Scritto per EurActiv il 23/04/2014
L’Unione europea non è (proprio) “chiusa per ferie”. Ma, di
fatto, è un po’ come se lo fosse. Consumatasi, prima di Pasqua, l’ultima
sessione plenaria della VII legislatura del Parlamento eletto a suffragio
universale; messisi in congedo elettorale sette commissari dell’Esecutivo
Barroso II – uno su quattro –, che hanno scelto di candidarsi e di puntare su
Strasburgo; fatta la Pasqua ,
in attesa del Primo Maggio e poi dell’8 Maggio, che, nel cuore del Continente,
vale il nostro 25 aprile, e poi del 9 Maggio, che è la Festa dell’Europa; le
attività comunitarie hanno messo la sordina. E non danno segno di volerla
levare.
Certo, l’Unione ha sempre subito la tregua di Pasqua e
l’addensarsi di festività a inizio maggio. E nessuna presidenza di turno del Consiglio dell’Ue convoca volentieri
riunioni dei ministri ad aprile –e neppure a giugno-, perché i riti dell’Ue
prevedono che, in quei mesi, ci s’incontri a Lussemburgo (ed è scomodo per
tutti).
Ma quest’anno è un po’ diverso: la pausa è più marcata e,
soprattutto, si protrarrà per tutto il mese di maggio, cioè almeno fino alle
elezioni del 22 e 25 maggio – in alcuni dei 28, non si vota domenica -. E,
dopo, non sarà molto diverso, perché, se i neo-eletti euro-deputati avranno
magari voglia di darsi da fare, la Commissione sarà a fine corsa –il suo mandato
s’esaurisce in autunno- e non sfornerà praticamente più proposte. E i leader
dei 28 saranno assorbiti dal rinnovo dei Vertici dell’Ue: il presidente della
Commissione, che deve poi ottenere l’investitura del Parlamento, oltre che i singoli
commissari; il presidente del Consiglio europeo; l’alto rappresentante per le
politiche estera e di sicurezza comuni.
Insomma, a produrre carte e notizie resteranno le DG della
Commissione dotate d’una autonomia gestionale e decisionale –la concorrenza,
l’agricoltura, l’economico-finanziaria, oltre che, fronte statistiche,
Eurostat- e le istituzioni ‘satelliti’ dell’Unione, il Tribunale e la Corte di Giustizia a
Lussemburgo, la Banca
centrale europea a Francoforte, meno toccate dalla paralisi istituzionale.

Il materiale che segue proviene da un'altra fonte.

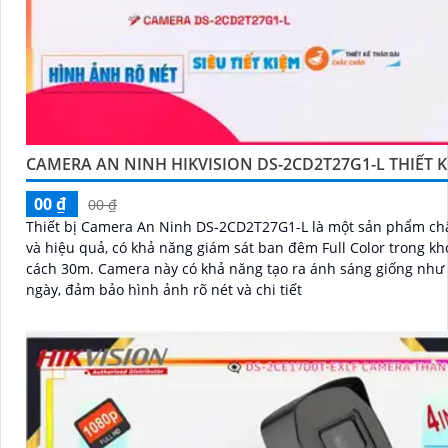
CAMERA AN NINH HIKVISION DS-2CD2T27G1-L THIẾT K
00 ₫
00 ₫
Thiết bị Camera An Ninh DS-2CD2T27G1-L là một sản phẩm ch
và hiệu quả, có khả năng giám sát ban đêm Full Color trong k
cách 30m. Camera này có khả năng tạo ra ánh sáng giống như ban
ngày, đảm bảo hình ảnh rõ nét và chi tiết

A meno che una crisi, che nessuno auspica, economica – no,
basta!, abbiamo già dato e, in Italia, non ne siamo ancora fuori - o
internazionale – l’Ucraina?, speriamo di no, ché ci sarebbe clangore di armi -
non risvegli di colpo la
Bella Addormentata nel bosco di rovi dell’eurocrazia: non col
bacio di un principe, ma con una telefonata a Bruxelles di Draghi (o di Putin).